GE workers walk out over health insurance costs

By BRUCE SCHREINER, Associated Press Writer

LOUISVILLE, Ky. (AP) - A picketing worker was struck and killed by a police car Tuesday as thousands of General Electric Co. employees across the country began a two-day strike to protest higher health insurance costs.

Union leaders said about 20,000 members of the International Union of Electronic Workers/Communications Workers of America and the Electrical Workers union took part in the walkout at 48 locations in 23 states. The affected plants manufacture everything from consumer appliances to jet engines.

About 200 workers and supporters rallied in the bitter cold outside GE plants in Cleveland and Youngstown, Ohio.

A few hours into the strike, Kjeston "Michelle" Rodgers, 40, was hit outside a GE plant in Louisville as the eight-year employee walked with a picket sign before daybreak. The car was from the police department in nearby Hollow Creek, officials said.

"The lady was out here doing something she believed in," said Dave Riddle, who was picketing at the same plant. "Rising health care in America is putting the crunch on everybody, and it cost her her life."

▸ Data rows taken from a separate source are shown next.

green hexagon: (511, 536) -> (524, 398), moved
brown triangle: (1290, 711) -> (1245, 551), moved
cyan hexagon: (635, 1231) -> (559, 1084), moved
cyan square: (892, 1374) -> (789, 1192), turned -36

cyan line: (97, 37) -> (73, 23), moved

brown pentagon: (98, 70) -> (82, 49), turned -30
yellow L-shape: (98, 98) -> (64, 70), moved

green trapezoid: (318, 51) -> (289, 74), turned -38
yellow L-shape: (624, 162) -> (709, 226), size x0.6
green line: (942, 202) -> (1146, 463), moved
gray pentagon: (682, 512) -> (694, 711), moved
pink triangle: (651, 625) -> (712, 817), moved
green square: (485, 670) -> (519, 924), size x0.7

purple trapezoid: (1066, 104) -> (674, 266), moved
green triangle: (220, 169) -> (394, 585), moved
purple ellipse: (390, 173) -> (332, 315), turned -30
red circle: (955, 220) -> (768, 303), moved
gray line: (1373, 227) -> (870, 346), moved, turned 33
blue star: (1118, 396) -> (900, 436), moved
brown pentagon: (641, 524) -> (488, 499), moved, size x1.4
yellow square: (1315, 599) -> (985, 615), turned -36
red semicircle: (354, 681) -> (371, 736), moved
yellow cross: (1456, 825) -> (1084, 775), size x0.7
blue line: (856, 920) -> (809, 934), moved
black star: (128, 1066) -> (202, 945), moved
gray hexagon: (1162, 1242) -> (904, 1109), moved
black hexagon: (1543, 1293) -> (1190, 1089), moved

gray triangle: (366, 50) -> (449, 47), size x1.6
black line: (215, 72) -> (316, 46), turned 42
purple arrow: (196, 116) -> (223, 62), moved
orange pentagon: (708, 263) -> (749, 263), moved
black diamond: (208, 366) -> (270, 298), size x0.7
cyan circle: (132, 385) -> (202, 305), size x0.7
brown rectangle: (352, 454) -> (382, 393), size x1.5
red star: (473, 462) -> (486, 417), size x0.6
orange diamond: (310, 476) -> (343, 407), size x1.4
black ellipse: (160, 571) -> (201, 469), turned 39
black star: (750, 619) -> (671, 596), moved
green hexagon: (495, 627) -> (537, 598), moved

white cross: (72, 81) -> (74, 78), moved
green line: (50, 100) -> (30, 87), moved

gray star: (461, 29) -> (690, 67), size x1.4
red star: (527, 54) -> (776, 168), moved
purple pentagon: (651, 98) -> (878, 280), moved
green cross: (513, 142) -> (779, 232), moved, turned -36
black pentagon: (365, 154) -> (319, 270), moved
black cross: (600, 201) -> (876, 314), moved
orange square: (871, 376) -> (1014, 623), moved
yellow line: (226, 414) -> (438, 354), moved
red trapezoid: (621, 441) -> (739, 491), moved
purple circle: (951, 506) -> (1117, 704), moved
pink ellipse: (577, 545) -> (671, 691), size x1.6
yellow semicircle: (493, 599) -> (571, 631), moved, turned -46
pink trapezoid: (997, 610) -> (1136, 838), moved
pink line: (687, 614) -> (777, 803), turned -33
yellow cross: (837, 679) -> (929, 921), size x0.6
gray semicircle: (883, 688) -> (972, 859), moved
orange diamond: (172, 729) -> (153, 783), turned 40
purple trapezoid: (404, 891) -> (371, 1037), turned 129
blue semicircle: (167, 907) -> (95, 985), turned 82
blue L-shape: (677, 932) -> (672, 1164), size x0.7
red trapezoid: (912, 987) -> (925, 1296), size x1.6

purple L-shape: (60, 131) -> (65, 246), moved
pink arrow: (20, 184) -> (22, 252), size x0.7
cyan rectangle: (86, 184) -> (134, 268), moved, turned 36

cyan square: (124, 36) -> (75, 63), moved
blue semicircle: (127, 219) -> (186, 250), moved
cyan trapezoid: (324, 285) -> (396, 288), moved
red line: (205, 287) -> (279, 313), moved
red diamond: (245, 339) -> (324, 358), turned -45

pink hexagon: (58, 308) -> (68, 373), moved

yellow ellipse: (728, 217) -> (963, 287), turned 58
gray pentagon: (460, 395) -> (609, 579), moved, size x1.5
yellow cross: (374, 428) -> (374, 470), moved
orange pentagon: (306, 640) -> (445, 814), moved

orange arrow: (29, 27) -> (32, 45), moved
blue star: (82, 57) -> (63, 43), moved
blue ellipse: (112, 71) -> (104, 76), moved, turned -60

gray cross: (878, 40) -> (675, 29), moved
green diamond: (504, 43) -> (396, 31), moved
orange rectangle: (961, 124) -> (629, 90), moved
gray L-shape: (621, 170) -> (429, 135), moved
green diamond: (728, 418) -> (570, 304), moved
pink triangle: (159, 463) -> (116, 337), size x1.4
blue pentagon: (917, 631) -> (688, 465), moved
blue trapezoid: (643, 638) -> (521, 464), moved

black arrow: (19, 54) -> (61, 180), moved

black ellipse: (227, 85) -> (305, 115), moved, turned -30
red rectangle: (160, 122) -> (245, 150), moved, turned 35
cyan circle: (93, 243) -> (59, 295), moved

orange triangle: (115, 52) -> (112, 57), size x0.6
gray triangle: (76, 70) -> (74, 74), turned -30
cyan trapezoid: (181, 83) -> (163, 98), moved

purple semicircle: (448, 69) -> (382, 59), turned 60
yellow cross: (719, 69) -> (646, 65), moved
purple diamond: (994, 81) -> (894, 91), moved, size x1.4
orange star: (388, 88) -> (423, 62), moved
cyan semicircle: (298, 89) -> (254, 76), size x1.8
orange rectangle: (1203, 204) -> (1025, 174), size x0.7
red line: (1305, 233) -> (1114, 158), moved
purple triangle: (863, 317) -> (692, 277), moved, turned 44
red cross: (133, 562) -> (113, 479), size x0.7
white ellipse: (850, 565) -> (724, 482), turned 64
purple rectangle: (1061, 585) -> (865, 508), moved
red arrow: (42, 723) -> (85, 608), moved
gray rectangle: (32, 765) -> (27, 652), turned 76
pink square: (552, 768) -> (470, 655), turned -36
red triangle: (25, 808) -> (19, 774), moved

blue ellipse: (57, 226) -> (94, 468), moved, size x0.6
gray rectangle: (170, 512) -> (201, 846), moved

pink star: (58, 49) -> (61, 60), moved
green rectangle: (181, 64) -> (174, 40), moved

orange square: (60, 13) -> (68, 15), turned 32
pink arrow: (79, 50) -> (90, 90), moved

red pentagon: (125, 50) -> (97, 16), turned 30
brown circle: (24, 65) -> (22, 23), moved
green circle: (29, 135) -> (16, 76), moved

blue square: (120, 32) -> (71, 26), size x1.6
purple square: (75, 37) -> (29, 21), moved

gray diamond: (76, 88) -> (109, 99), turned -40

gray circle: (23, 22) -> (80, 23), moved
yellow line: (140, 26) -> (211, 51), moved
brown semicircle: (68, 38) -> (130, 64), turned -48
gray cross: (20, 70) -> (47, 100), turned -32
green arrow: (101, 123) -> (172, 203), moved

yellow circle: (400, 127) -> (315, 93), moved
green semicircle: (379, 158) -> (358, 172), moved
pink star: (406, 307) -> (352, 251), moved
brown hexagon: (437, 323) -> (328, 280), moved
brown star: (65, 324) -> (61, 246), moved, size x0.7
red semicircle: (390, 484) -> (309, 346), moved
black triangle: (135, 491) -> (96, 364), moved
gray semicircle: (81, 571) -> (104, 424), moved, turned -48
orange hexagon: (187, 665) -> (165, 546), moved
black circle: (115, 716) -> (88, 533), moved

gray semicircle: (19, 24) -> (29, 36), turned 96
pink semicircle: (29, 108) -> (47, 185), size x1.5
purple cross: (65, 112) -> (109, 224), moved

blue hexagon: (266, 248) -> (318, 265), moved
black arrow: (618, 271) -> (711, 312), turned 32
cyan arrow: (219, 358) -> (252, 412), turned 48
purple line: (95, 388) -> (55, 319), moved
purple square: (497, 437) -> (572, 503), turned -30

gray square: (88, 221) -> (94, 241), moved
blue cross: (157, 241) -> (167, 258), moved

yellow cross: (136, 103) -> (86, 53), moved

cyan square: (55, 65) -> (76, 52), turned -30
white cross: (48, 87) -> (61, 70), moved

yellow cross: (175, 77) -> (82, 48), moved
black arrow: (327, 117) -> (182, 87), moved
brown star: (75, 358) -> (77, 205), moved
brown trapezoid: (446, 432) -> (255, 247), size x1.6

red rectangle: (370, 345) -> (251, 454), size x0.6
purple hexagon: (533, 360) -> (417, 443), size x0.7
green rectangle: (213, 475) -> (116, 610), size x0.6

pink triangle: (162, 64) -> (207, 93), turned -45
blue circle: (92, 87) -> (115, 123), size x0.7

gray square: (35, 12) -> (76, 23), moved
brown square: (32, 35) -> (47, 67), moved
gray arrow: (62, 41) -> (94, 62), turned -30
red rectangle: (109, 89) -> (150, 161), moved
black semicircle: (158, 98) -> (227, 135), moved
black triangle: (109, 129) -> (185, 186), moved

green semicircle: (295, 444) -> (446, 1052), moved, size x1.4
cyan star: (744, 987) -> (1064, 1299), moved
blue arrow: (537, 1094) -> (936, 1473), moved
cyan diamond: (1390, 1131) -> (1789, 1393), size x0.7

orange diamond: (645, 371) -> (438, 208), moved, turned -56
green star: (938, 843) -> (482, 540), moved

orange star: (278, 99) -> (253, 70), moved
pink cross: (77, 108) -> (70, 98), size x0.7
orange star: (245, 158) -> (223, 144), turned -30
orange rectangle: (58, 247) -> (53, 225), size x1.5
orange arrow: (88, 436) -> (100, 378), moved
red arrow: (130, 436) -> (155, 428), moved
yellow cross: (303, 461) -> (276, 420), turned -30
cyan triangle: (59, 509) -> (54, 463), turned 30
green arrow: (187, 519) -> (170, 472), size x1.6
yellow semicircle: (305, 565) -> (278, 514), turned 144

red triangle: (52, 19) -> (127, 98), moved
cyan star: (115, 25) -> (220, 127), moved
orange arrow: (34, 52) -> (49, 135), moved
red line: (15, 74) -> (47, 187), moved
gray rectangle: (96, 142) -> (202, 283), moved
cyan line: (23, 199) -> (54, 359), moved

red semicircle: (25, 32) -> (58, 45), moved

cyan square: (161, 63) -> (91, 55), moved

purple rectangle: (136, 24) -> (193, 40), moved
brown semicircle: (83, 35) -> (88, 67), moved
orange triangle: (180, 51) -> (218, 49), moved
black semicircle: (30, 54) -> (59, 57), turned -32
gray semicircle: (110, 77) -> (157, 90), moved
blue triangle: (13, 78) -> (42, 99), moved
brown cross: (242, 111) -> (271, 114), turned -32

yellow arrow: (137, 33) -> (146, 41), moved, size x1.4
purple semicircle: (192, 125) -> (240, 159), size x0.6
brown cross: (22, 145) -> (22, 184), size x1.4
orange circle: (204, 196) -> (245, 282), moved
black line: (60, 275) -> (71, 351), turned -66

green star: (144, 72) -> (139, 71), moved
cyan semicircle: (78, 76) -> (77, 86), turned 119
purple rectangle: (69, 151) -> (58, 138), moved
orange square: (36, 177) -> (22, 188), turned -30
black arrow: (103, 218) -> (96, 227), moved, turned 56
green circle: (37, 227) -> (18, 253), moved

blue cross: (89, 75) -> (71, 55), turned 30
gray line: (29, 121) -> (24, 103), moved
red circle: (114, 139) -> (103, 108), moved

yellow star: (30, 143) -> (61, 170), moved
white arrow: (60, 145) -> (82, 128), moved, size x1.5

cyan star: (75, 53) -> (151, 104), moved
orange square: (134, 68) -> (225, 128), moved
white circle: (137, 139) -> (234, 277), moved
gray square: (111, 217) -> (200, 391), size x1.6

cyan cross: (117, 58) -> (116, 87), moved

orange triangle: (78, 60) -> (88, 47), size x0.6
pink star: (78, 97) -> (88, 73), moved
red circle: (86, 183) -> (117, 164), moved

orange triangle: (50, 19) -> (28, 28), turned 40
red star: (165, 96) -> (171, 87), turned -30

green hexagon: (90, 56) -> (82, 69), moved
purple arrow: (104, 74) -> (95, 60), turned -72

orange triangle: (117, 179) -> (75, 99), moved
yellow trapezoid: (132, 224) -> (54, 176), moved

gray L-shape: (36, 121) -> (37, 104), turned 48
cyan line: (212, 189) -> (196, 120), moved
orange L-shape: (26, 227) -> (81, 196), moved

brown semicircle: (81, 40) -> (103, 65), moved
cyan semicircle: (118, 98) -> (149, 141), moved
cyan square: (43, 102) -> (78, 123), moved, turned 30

Rodgers had been carrying a picket sign in a dimly lit area between two gates at the plant. Other details of the accident, including whether she had been walking in the street, were still being investigated, said Louisville police spokeswoman Helene Kramer.

It is the first national strike at GE since 1969, when workers walked off the job for about 14 weeks.

GE spokesman Gary Sheffer said at company headquarters in Fairfield, Conn., that about 17,500 employees were involved in the strike. He said the company was meeting the needs of its customers.

"But that's not the company's focus today," he said. "The company's focus is on the tragic accident in Louisville and the loss of a colleague. Everyone at GE extends our heartfelt sympathy to the family. We're deeply saddened by this tragic accident."

GE recently raised certain co-payments for employees participating in a health care plan by about $200 per employee. Since 1999, GE's health care costs have risen 45 percent, to $1.4 billion in 2002, the company said.

Union officials said the co-pay increases will cost the average worker an additional $300 to $400 a year and that GE is posting record profits and does not need additional payments from employees.

In Cleveland, about 100 workers and supporters picketed outside the Nela Park GE Center. A person dressed as the Grinch from the Dr. Seuss book attempted to deliver a "Grinch award" to company officials, but protesters were not allowed inside.

"If GE was a company that was barely hanging on by its fingernails, obviously, we'd have to have our heads in the sand if they came to us and said 'Look, we've got to share the pain,' and we said no," said national IUE-CWA President Ed Fire, who attended the Cleveland protest.

Seth Rosen, an IUE-CWA spokesman, called the two-day strike "the strongest statement workers can make to let GE know we are not going to tolerate this."

Rosen said there was a similar gathering of about 100 workers outside the Austintown GE plant near Youngstown.